---------- READING TEXT

Please listen to me; I know what I'm doing

There is a whole raft of different advisers involved in running a pension scheme: actuaries, consultants, lawyers, investment managers and pension administrators. On the whole they are listened to, but some of us seem to be ignored.

The modern pension administrator

Any firm that is serious about providing a good quality pension administration service, whether it is in-house or using a third party, needs to use good people. The modern pension administrator is intelligent, well qualified, well trained and has a good understanding of compliance with legislation. The main features of their development include:

A large proportion of administrators are graduates.

A growing number of administrators have a professional qualification or are studying towards one.

Training is a necessity for a pension administrator in all aspects of their work; technical, systems or soft skills.

There is a significant number of pension administrators who are key to the running of national and regional pension groups such as the PMI, NAPF and SPC.

All of these strings to the bow of the administrator are played together when dealing with clients and pension scheme members.

As the cost of pensions increases, and while market uncertainty remains, pension schemes and their sponsors are increasingly looking to de-risk through investment strategy and scheme design in a bid to stabilise costs going forward. The main advisers are generally involved in discussions with the sponsoring companies and trustees, however very rarely are the pension scheme administrators asked for their opinion on how the running of the scheme will be affected. Although certain costs will be reduced, it often comes at price, namely, the potential risks of member confidence, general administration costs, systems costs and other risks from outside agencies causing delays. These all add up to cause the trustees unexpected headaches.

For example, when some schemes changed their contracting out basis from salary related (COSR) to mixed benefits (COMB) this caused confusion and complications. The change meant that the underpinning of defined benefits became a money purchase ‘pot’ instead of the defined benefit Guaranteed Minimum Pension or ‘Reference Scheme’ style test. This raised certain issues:

a) Members were unsure about these changes and what these pots of money were, as they had been told they were getting a defined benefit. This complicated early retirement significantly.

--------------------
---------- DATA ROWS

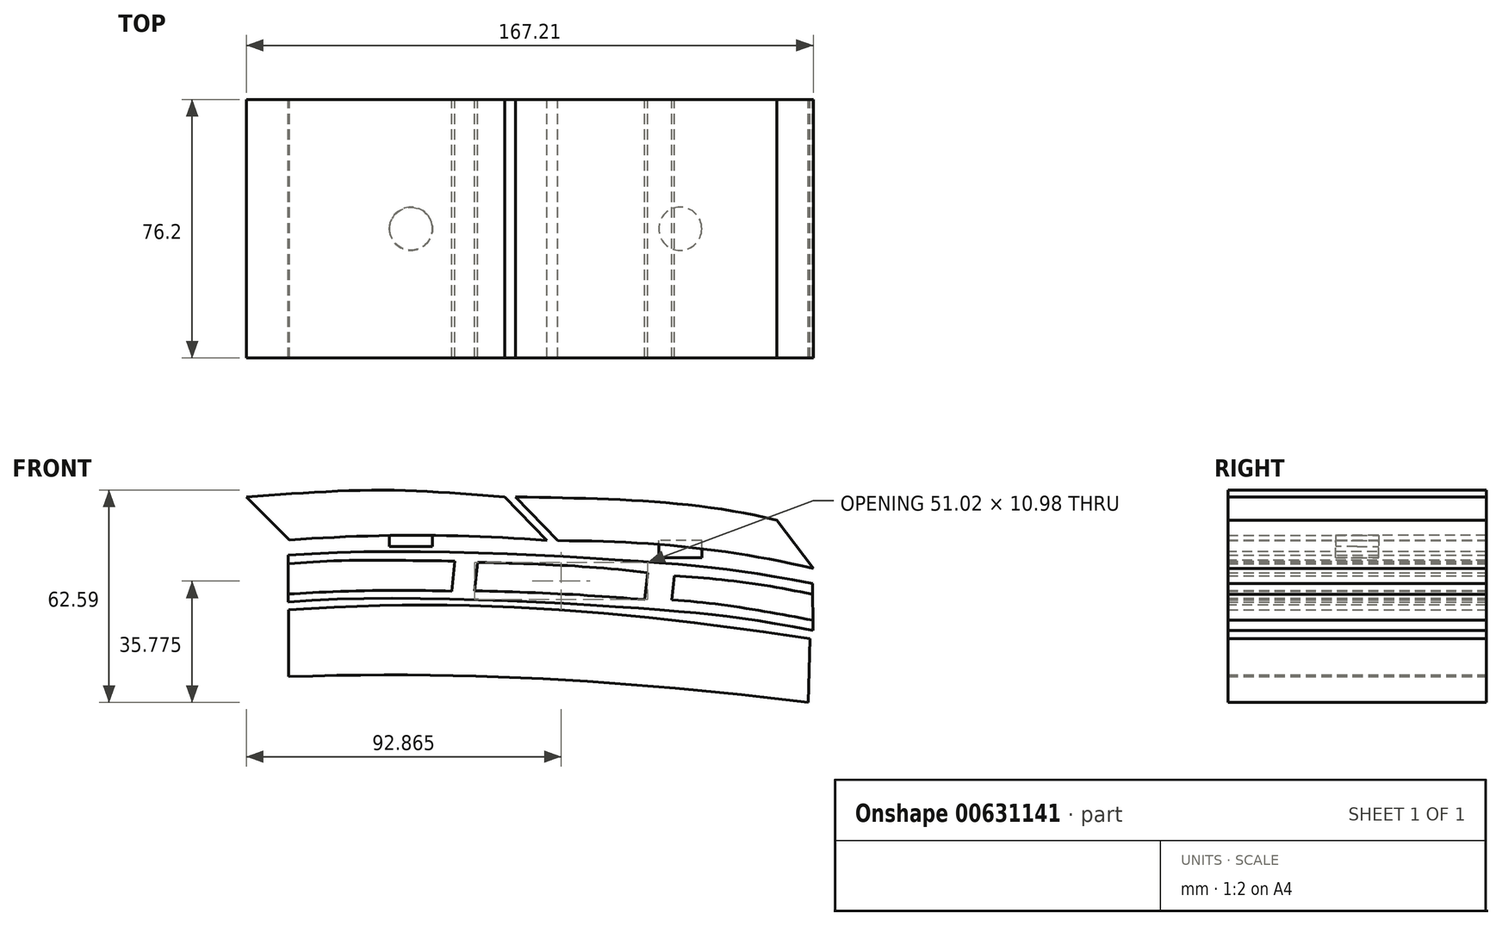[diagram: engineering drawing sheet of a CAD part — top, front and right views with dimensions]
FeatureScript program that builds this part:
annotation { "Feature Type Name" : "Feature", "Feature Type Description" : "" }
export const myFeature = defineFeature(function(context is Context, id is Id, definition is map)
    precondition{}
    {
        {
            var Q0;
            Q0=qCreatedBy(makeId("Front.planeOp"),FACE);
            var sketch = newSketch(context, id + "F0", { "sketchPlane" : qUnion([Q0])});
            skLineSegment(sketch, "E0", {"start": v(0, 0) * mm, "end": v(-12.5, 12.9) * mm});
            skLineSegment(sketch, "E1", {"start": v(-88.7, 12.9) * mm, "end": v(-76, 0.2) * mm});
            skFitSpline(sketch, "E2", {"points": [v(-88.7, 12.9) * mm, v(-49.6, 14.9) * mm, v(-12.5, 12.9) * mm], "startDerivative": vector(76.13, 5.42) * mm, "endDerivative": vector(75.38, -5.75) * mm});
            skFitSpline(sketch, "E3", {"points": [v(-76, 0.2) * mm, v(-37.79, 1.59) * mm, v(0.2, 0.04) * mm], "startDerivative": vector(76.13, 5.5) * mm, "endDerivative": vector(75.37, -5.82) * mm});
            skLineSegment(sketch, "E4", {"start": v(-9.34, 12.9) * mm, "end": v(3.16, 0) * mm});
            skFitSpline(sketch, "E5", {"points": [v(-9.34, 12.9) * mm, v(67.73, 6.03) * mm], "startDerivative": vector(80.06, -1.51) * mm, "endDerivative": vector(73.75, -18.55) * mm});
            skFitSpline(sketch, "E6", {"points": [v(3.16, 0) * mm, v(78.51, -8.22) * mm], "startDerivative": vector(77.5, 0) * mm, "endDerivative": vector(74.3, -17.92) * mm});
            skLineSegment(sketch, "E7", {"start": v(67.73, 6.03) * mm, "end": v(78.51, -8.22) * mm});
            skSolve(sketch);
        }
        {
            var Q0;
            {var subQ1=sQuery(id+"F0.wireOp",EDGE,"E1");Q0=makeQuery(id+"F0.imprint","IMPRINT",FACE,{"disambiguationData":[TD([[makeQuery(id+"F0.imprint","IMPRINT",EDGE,{"derivedFrom":subQ1}),1.0]])]});}
            var Q1;
            {var subQ3=sQuery(id+"F0.wireOp",EDGE,"E4");Q1=makeQuery(id+"F0.imprint","IMPRINT",FACE,{"disambiguationData":[TD([[makeQuery(id+"F0.imprint","IMPRINT",EDGE,{"derivedFrom":subQ3}),1.0]])]});}
            extrude(context, id + "F1", {"entities" : qUnion([Q0, Q1]), "depth" : 76.2 * mm, "offsetDistance" : 25.4 * mm});
        }
        {
            var Q0;
            Q0=qCreatedBy(makeId("Top.planeOp"),FACE);
            var sketch = newSketch(context, id + "F2", { "sketchPlane" : qUnion([Q0])});
            skCircle(sketch, "E8", {"center": v(-40.17, -38.1) * mm, "radius": 6.35 * mm});
            skCircle(sketch, "E9", {"center": v(39.27, -38.1) * mm, "radius": 6.35 * mm});
            skSolve(sketch);
        }
        {
            var Q0;
            Q0=makeQuery(id+"F2.imprint","IMPRINT",FACE,{"disambiguationData":[TD([[makeQuery(id+"F2.imprint","IMPRINT",EDGE,{"derivedFrom":sQuery(id+"F2.wireOp",EDGE,"E8")}),1.0]])]});
            extrude(context, id + "F3", {"entities" : qUnion([Q0]), "operationType" : NewBodyOperationType.ADD, "depth" : 1.78 * mm, "offsetDistance" : 25.4 * mm, "hasSecondDirection" : true, "secondDirectionOppositeDirection" : true, "secondDirectionDepth" : 1.78 * mm});
        }
        {
            var Q0;
            Q0=makeQuery(id+"F2.imprint","IMPRINT",FACE,{"disambiguationData":[TD([[makeQuery(id+"F2.imprint","IMPRINT",EDGE,{"derivedFrom":sQuery(id+"F2.wireOp",EDGE,"E9")}),1.0]])]});
            extrude(context, id + "F4", {"entities" : qUnion([Q0]), "depth" : 0 * mm, "offsetDistance" : 25.4 * mm, "hasSecondDirection" : true, "secondDirectionOppositeDirection" : true, "secondDirectionDepth" : 5.08 * mm});
        }
        {
            var Q0;
            Q0=qCreatedBy(makeId("Front.planeOp"),FACE);
            var sketch = newSketch(context, id + "F5", { "sketchPlane" : qUnion([Q0])});
            skFitSpline(sketch, "E10", {"points": [v(-76.33, -4.32) * mm, v(32.87, -6.5) * mm, v(78.32, -12.6) * mm], "startDerivative": vector(154.03, 13.17) * mm, "endDerivative": vector(146.48, -27.4) * mm});
            skFitSpline(sketch, "E11", {"points": [v(-76.33, -18.1) * mm, v(33, -20.36) * mm, v(78.44, -26.46) * mm], "startDerivative": vector(154.03, 13.17) * mm, "endDerivative": vector(146.48, -27.4) * mm});
            skLineSegment(sketch, "E12", {"start": v(78.32, -12.6) * mm, "end": v(78.35, -15.81) * mm});
            skLineSegment(sketch, "E13", {"start": v(-76.33, -18.1) * mm, "end": v(-76.33, -15.74) * mm});
            skLineSegment(sketch, "E14", {"start": v(-76.33, -4.32) * mm, "end": v(-76.33, -6.84) * mm});
            skFitSpline(sketch, "E15", {"points": [v(-76.33, -6.84) * mm, v(-62.93, -5.92) * mm, v(-43, -5.83) * mm, v(-27.24, -6.08) * mm, v(-13.28, -6.84) * mm], "startDerivative": vector(54.3, 4.86) * mm, "endDerivative": vector(58.92, -3.8) * mm});
            skFitSpline(sketch, "E16", {"points": [v(-76.33, -15.74) * mm, v(-63.18, -15.06) * mm, v(-43.17, -14.65) * mm, v(-28.14, -14.9) * mm, v(-14.67, -15.74) * mm], "startDerivative": vector(52.92, 3.15) * mm, "endDerivative": vector(64.3, -8.91) * mm});
            skLineSegment(sketch, "E17", {"start": v(-27.24, -6.08) * mm, "end": v(-28.14, -14.9) * mm});
            skLineSegment(sketch, "E18", {"start": v(-20.47, -6.41) * mm, "end": v(-21.34, -14.8) * mm});
            skFitSpline(sketch, "E19", {"points": [v(-20.47, -6.41) * mm, v(29.67, -9.44) * mm], "startDerivative": vector(50.98, -0.96) * mm, "endDerivative": vector(50.07, -6.03) * mm});
            skFitSpline(sketch, "E20", {"points": [v(-21.34, -14.8) * mm, v(28.74, -17.4) * mm], "startDerivative": vector(51, -1.04) * mm, "endDerivative": vector(46.74, -4.17) * mm});
            skLineSegment(sketch, "E21", {"start": v(29.67, -9.44) * mm, "end": v(28.74, -17.4) * mm});
            skFitSpline(sketch, "E22", {"points": [v(78.35, -15.81) * mm, v(37.51, -10.4) * mm], "startDerivative": vector(-40.83, 8.64) * mm, "endDerivative": vector(-39.68, 1.93) * mm});
            skFitSpline(sketch, "E23", {"points": [v(78.42, -23.47) * mm, v(36.83, -17.52) * mm], "startDerivative": vector(-40.74, 7.61) * mm, "endDerivative": vector(-42.16, 2.05) * mm});
            skLineSegment(sketch, "E24", {"start": v(37.51, -10.4) * mm, "end": v(36.83, -17.52) * mm});
            skLineSegment(sketch, "E25.trimOffspring", {"start": v(78.42, -23.47) * mm, "end": v(78.44, -26.46) * mm});
            skLineSegment(sketch, "E26", {"start": v(-76.33, -6.84) * mm, "end": v(-76.33, -15.74) * mm});
            skLineSegment(sketch, "E27", {"start": v(78.35, -15.81) * mm, "end": v(78.42, -23.47) * mm});
            skSolve(sketch);
        }
        {
            var Q0;
            Q0=makeQuery(id+"F5.imprint","IMPRINT",FACE,{"disambiguationData":[TD([[makeQuery(id+"F5.imprint","IMPRINT",EDGE,{"derivedFrom":sQuery(id+"F5.wireOp",EDGE,"E10")}),-1.0]])]});
            extrude(context, id + "F6", {"entities" : qUnion([Q0]), "depth" : 76.2 * mm, "offsetDistance" : 25.4 * mm});
        }
        {
            var Q0;
            Q0=makeQuery(id+"F5.imprint","IMPRINT",FACE,{"disambiguationData":[TD([[makeQuery(id+"F5.imprint","IMPRINT",EDGE,{"derivedFrom":sQuery(id+"F5.wireOp",EDGE,"E15")}),-1.0]])]});
            var Q1;
            Q1=makeQuery(id+"F5.imprint","IMPRINT",FACE,{"disambiguationData":[TD([[makeQuery(id+"F5.imprint","IMPRINT",EDGE,{"derivedFrom":sQuery(id+"F5.wireOp",EDGE,"E18")}),1.0]])]});
            var Q2;
            Q2=makeQuery(id+"F5.imprint","IMPRINT",FACE,{"disambiguationData":[TD([[makeQuery(id+"F5.imprint","IMPRINT",EDGE,{"derivedFrom":sQuery(id+"F5.wireOp",EDGE,"E22")}),1.0]])]});
            extrude(context, id + "F7", {"entities" : qUnion([Q0, Q1, Q2]), "depth" : 76.2 * mm, "offsetDistance" : 25.4 * mm});
        }
        {
            var Q0;
            Q0=qCreatedBy(makeId("Front.planeOp"),FACE);
            var sketch = newSketch(context, id + "F8", { "sketchPlane" : qUnion([Q0])});
            skLineSegment(sketch, "E28", {"start": v(-76.26, -20.4) * mm, "end": v(-76.26, -40.14) * mm});
            skFitSpline(sketch, "E29", {"points": [v(-76.26, -20.4) * mm, v(77.49, -28.87) * mm], "startDerivative": vector(156.17, 11.33) * mm, "endDerivative": vector(159.09, -24.28) * mm});
            skFitSpline(sketch, "E30", {"points": [v(-76.26, -40.14) * mm, v(77, -47.68) * mm], "startDerivative": vector(165.5, 5.9) * mm, "endDerivative": vector(151.65, -18.09) * mm});
            skLineSegment(sketch, "E31", {"start": v(77.49, -28.87) * mm, "end": v(77, -47.68) * mm});
            skSolve(sketch);
        }
        {
            var Q0;
            Q0=makeQuery(id+"F8.imprint","IMPRINT",FACE,{"disambiguationData":[TD([[makeQuery(id+"F8.imprint","IMPRINT",EDGE,{"derivedFrom":sQuery(id+"F8.wireOp",EDGE,"E28")}),1.0]])]});
            extrude(context, id + "F9", {"entities" : qUnion([Q0]), "depth" : 76.2 * mm, "offsetDistance" : 25.4 * mm});
        }
    });
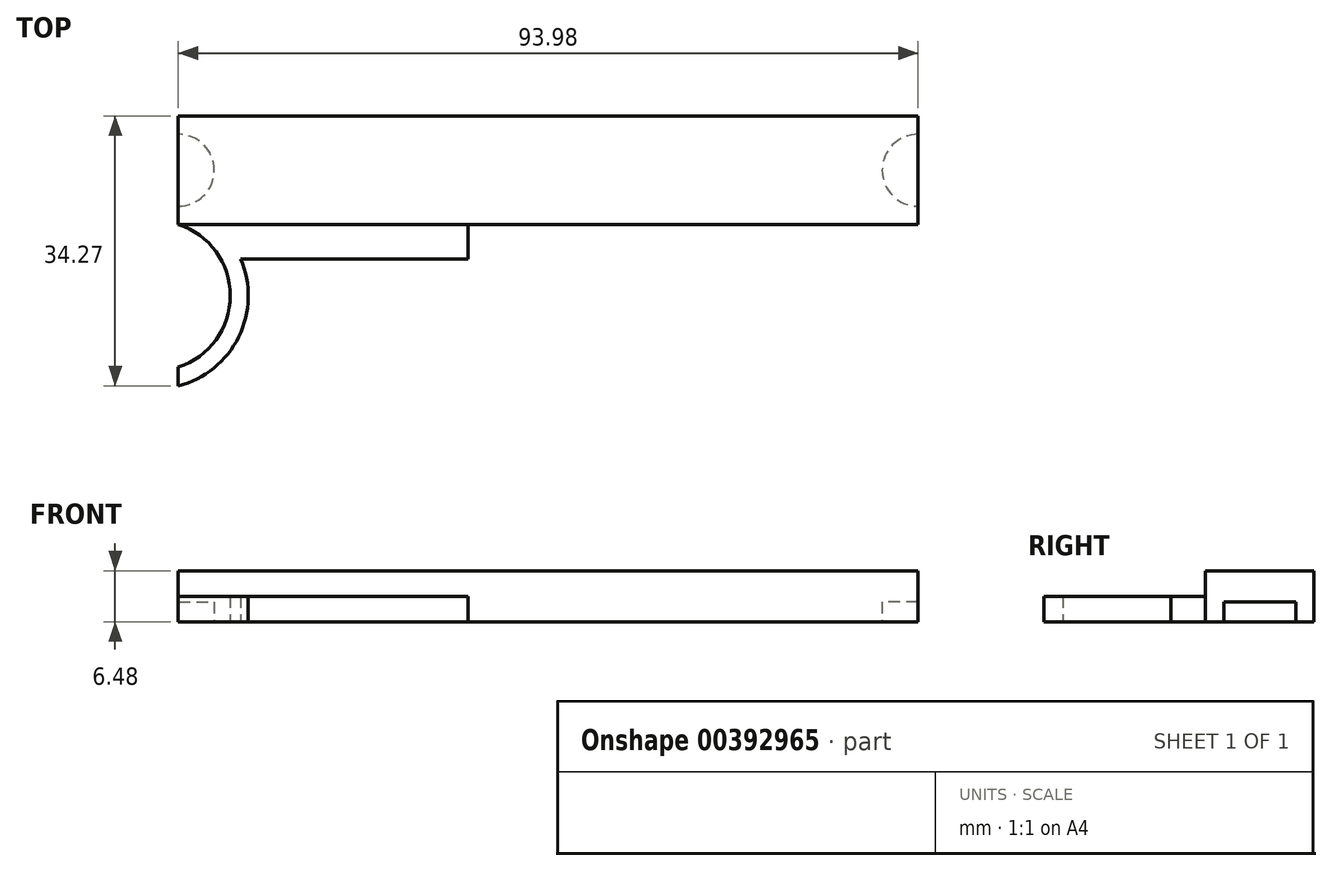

--------------------

• TASK INSTRUCTIONS:
a – In the article on pension administrators, which groups are named as national and regional pension groups?
b – Please repeat the article on pension administrators, starting with "Any firm that" and going on through "administrators are graduates.".
c – Carry on writing the article on pension administrators from the point where it stops.

• EXPECTED ANSWERS:
a – The PMI, NAPF and SPC.

b –
Any firm that is serious about providing a good quality pension administration service, whether it is in-house or using a third party, needs to use good people. The modern pension administrator is intelligent, well qualified, well trained and has a good understanding of compliance with legislation. The main features of their development include:

A large proportion of administrators are graduates.

c –
b) The change was rolled out without the National Insurance Contribution Office having their system working properly.

c) The companies who had opted to make this change to the method of contracting out were under the impression that they would be receiving more rebates and ultimately reducing their costs. However, the nightmares which sometimes unfolded didn’t always justify these so called cost savings.

For those of us still left to administer these schemes, we are receiving rebates for tax years long in the past and requests for over-payments back to NICO. Some trustees may believe that their schemes have run smoothly following this change, however behind the scenes it has been the administrators who have been busy making sure that this is the case.

Cost reduction and governance

The key drivers for trustees today are reduction in costs, driven by the sponsoring company; and governance, driven by The Pensions Regulator:

Cost: Are complicated scheme changes which tweak contribution rates a false economy? When things are going wrong or when members don’t understand how things work, the trustees will not be happy about added fees being charged for the extra work undertaken to explain the changes and to straighten the issues out.

Governance: Governance is intended to control risk, however complicating design can increase risk in several ways:

a) Member confidence is a risk and complicated change confuses members who worry about the security of their benefits.

b) Can all the parties involved cope with the changes ?

c) Are the systems in place? If not will there be a delay in getting them in place? If systems are not in place the chances are that benefit calculations will be processed manually which increases the chance of error. This could all mean that any potential savings are nothing but a deferral of cost.

Pension administrators are pension professionals who are good at their job, so I urge all who look at their pension scheme to involve these unsung heroes in all discussions, please listen to them!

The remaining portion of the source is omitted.